En el
momento que se explicó que la primera vacuna contra el virus estaba a nuestro
alcance, final de diciembre, la noticia se vendió como un punto de esperanza al
final de este largo túnel en el que el mundo se encuentra inmerso desde hace ya
diez interminables meses. Hoy que termina enero, con cerca de 2 millones de
dosis puestas y más de 200000 con los dos pinchazos exigidos y, por tanto,
completamente inmunizados, ya hemos encontrado motivos suficientes para
mantener la guerra en alto y hacer que el primer plano de cada mañana sea de
amargura y desesperación. Estoy seguro, y hablo en primera persona, que no nos
faltan razones. No hemos conocido una etapa tan negra en lo que tenemos de
vida, salvando la desdicha de la guerra civil, de la que apenas quedan testigos
vivos a estas alturas. Pero no me explico por qué nos emperramos en emponzoñar
todo lo que nos está sucediendo, lo negativo, que está bien a la vista cada
día, por negativo, pero el incipiente positivo, que asoma tímidamente la nariz,
también.
En
todos los medios apareció Araceli, una enfermera de más de 90 años, natural de
Guadix, Granada y usuaria de una residencia de Guadalajara, como primer punto
de luz, lejano pero cierto, iluminando la larga noche de pandemia y de ruina
que nos invade. Se empezó a vacunar a buen ritmo con vistas, según las
previsiones del gobierno, a que para el verano pudiéramos haber alcanzado la
inmunidad de rebaño con un 70% de vacunados para entonces. Reto difícil porque
suponía varios meses más de espera cuando empezamos a dar señales de
desesperación por la tardanza. Pero se ve que, una vez más, poco dura la
alegría en la casa del pobre, fuimos capaces de encontrar argumentos para
seguir la pugna que se sigue imponiendo, hasta el momento, con más fuerza que
cualquier atisbo de esperanza. La provisión de vacunas se retrasó un día por
problemas de la empresa suministradora y fue suficiente para desatar las iras
contra el gobierno. Tampoco faltó la competición entre las comunidades sobre
quién ponía más vacunas que las demás.
Hoy
llevamos un mes de vacunación, las empresas suministradoras han mostrado su
verdadera cara buscando su beneficio por encima de cualquier otro objetivo, y
vemos cómo intentan alargar el servicio comprometido con Europa, después de
haber usado los fondos europeos para poner su producción en marcha, y se
dedican a servir a países que les pagan cantidades mucho más altas por unidad.

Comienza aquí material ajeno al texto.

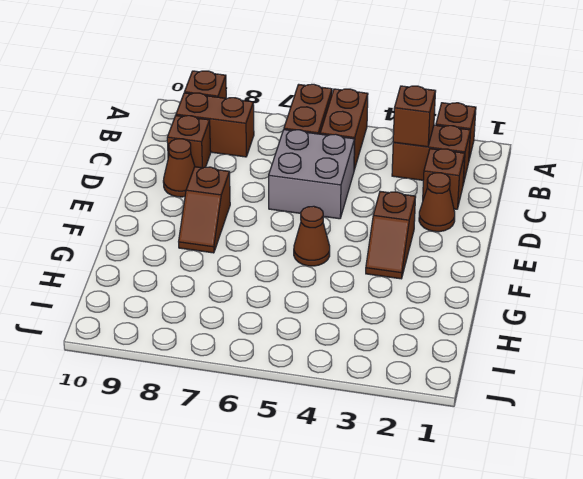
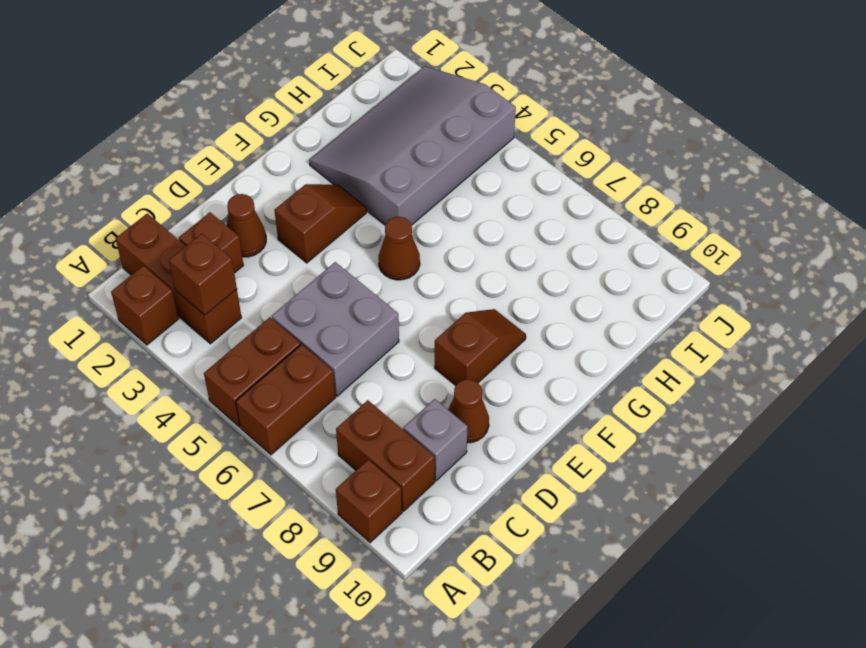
brown 1x2 brick [392,125,470,184] -> brown 1x3 brick [115,214,242,344]
brown 1x1 brick [167,116,211,168] -> grey 1x1 brick [403,399,468,481]
none -> grey 3x4 slope [309,66,516,225]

Israel está vendiendo ante el mundo su imagen de eficacia, una vez más, porque
está vacunando más porcentaje de la población que nadie a los precios más altos
mientras poca gente advierte que al mismo tiempo, los musulmanes con quienes
conviven en los territorios ocupados no tienen acceso a esas vacunas que
circulan orgullosas entre sus vecinos israelíes. Como todo transcurre entre
empresas privadas no podemos soñar con que haya vacunas para todos porque será
el dinero el verdadero dictador que diga quién se vacunará primero y quién
tendrá que esperar.
Europa
se encuentra pugnando porque las empresas cumplan sus compromisos de servicio
porque ya ha pagado, y no le falta razón. Tampoco falta razón a que cualquier
persona a la que le afecte la pandemia, todos los habitantes de este mundo,
deberíamos tener la misma oportunidad de lograr la inmunidad por la vacuna y no
está siendo así ni lo va a seguir siendo en el futuro próximo. Este entramado
de dificultades, bastante previsibles como algunos anunciamos desde el
principio, vista la enorme envergadura del proceso de vacunación está siendo,
una vez más, un nuevo argumento de pugna política implacable y a cara de perro,
poniendo de manifiesto hasta qué punto nuestra capacidad de acuerdo se queda a
bastante distancia de la de pugna y litigio, para la que cada día ofrecemos
sobradas muestras. Por cierto, para completar el panorama, los aprovechados que
se cuelan y reciben las dosis de vacuna antes de que les toque son una buena
guinda que adorna nuestra imagen menos edificante y está a la orden del día.